In America, the '90s saw the rise of an intriguing trend dubbed the artist's movie. The term is odd, and possibly a little snobbish: cinema has always been an art form on a par with any other.
Even if we narrowly choose to define an artist as one who exhibits paintings, sculptures, photographs or installations in galleries and is acclaimed within the artworld, cinema and art have always been intertwined – from Ferdinand Leger and Man Ray to Robert Frank and Sophie Calle.
But so-called artist's movies in the past have been largely marginal affairs – short, experimental, usually not intended for mass circulation. The difference in the '90s is that such figures as Julian Schnabel (Basquiat,1996), David Salle (Search and Destroy aka The Four Rules, 1995), Cindy Sherman (Office Killer, 1997) and Robert Longo (Johnny Mnemonic, 1995) have made slick features with stars, stories and commercial intent.

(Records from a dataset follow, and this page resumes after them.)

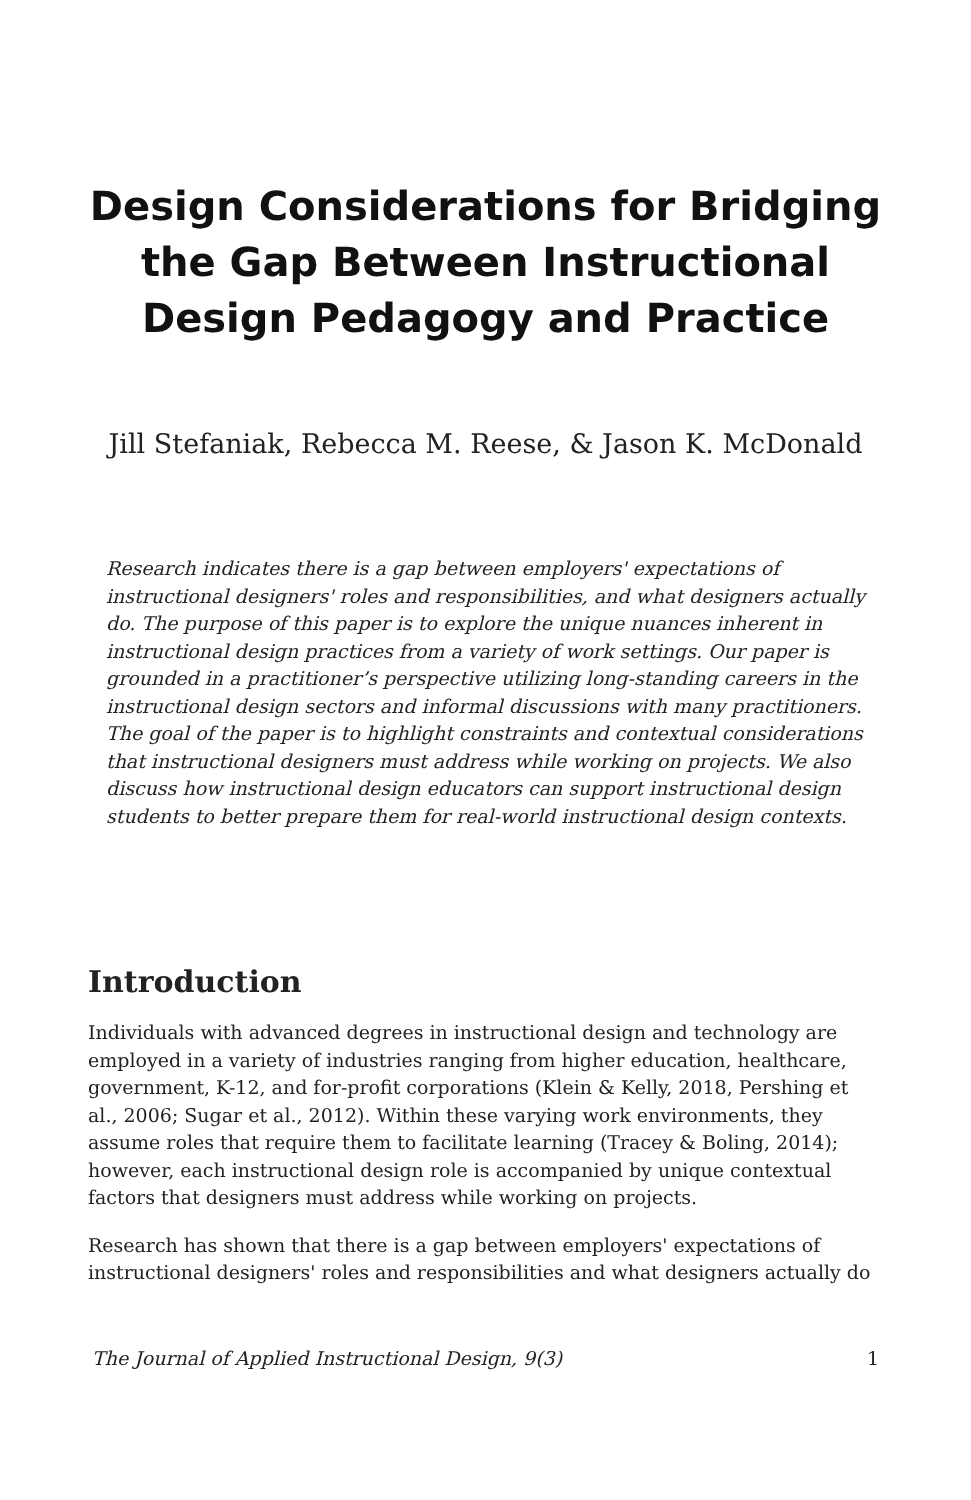Design Considerations for Bridging the Gap Between Instructional Design Pedagogy and Practice
Jill Stefaniak, Rebecca M. Reese, & Jason K. McDonald
Research indicates there is a gap between employers' expectations of instructional designers' roles and responsibilities, and what designers actually do. The purpose of this paper is to explore the unique nuances inherent in instructional design practices from a variety of work settings. Our paper is grounded in a practitioner’s perspective utilizing long-standing careers in the instructional design sectors and informal discussions with many practitioners. The goal of the paper is to highlight constraints and contextual considerations that instructional designers must address while working on projects. We also discuss how instructional design educators can support instructional design students to better prepare them for real-world instructional design contexts.
Introduction
Individuals with advanced degrees in instructional design and technology are employed in a variety of industries ranging from higher education, healthcare, government, K-12, and for-profit corporations (Klein & Kelly, 2018, Pershing et al., 2006; Sugar et al., 2012). Within these varying work environments, they assume roles that require them to facilitate learning (Tracey & Boling, 2014); however, each instructional design role is accompanied by unique contextual factors that designers must address while working on projects.
Research has shown that there is a gap between employers' expectations of instructional designers' roles and responsibilities and what designers actually do
The Journal of Applied Instructional Design, 9(3) 1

Until recently in Australia, only the photographer Tracey Moffatt has approached this difficult dream of the artist's movie. Now, Davida Allen's film debut, Feeling Sexy, throws open new possibilities. An impressive and captivating work, it bridges the local spheres of cinema and art as no movie has quite done before.
Those familiar with Allen's painting and writing will instantly see how Feeling Sexy continues and extends the artist's long-held preoccupations and obsessions. Vicki (Susie Porter), a painter, enters into the adventure of marriage and family with passionate gusto. She wants it to be exciting, creative, fulfilling – all the time.
But with Greg (Tamblyn Lord) away at work much of the day and exhausted at night, and a growing fleet of children demanding Vicki's attention and draining her energy, things become complex. Vicki's intense, sexual fantasies lead her into situations that threaten her bond with Greg.
Allen's art has often been about this drive to square the wild, fantasy realm with a tranquil, domestic life. Always more or less autobiographical, it takes us inside the imaginings and rhythms of the artist's daily struggles and pleasures.
But Feeling Sexy, to its credit, can also exist independently of Allen's wider oeuvre. Its immediacy and force derive essentially from Porter's splendid performance. On screen for virtually every moment, she commands the frame with her wit, sassiness and spirit.
Given that Greg is a doctor and that female fantasy drives the story, Feeling Sexy makes an intriguing double bill with Eyes Wide Shut (1999). As in Kubrick's film, the children in this family drama almost disappear from view. Allen's alter ego is the kind of bad-girl who puts everything at risk for the sake of a higher integration.
This is an artist's movie in both its running time and style. Less than an hour, it is comprised of furiously condensed and cleanly separated vignettes. Allen brings her painterly eye to the sharp, off-centre detailing of bodies, objects and environments. It is a rich, full and satisfying film.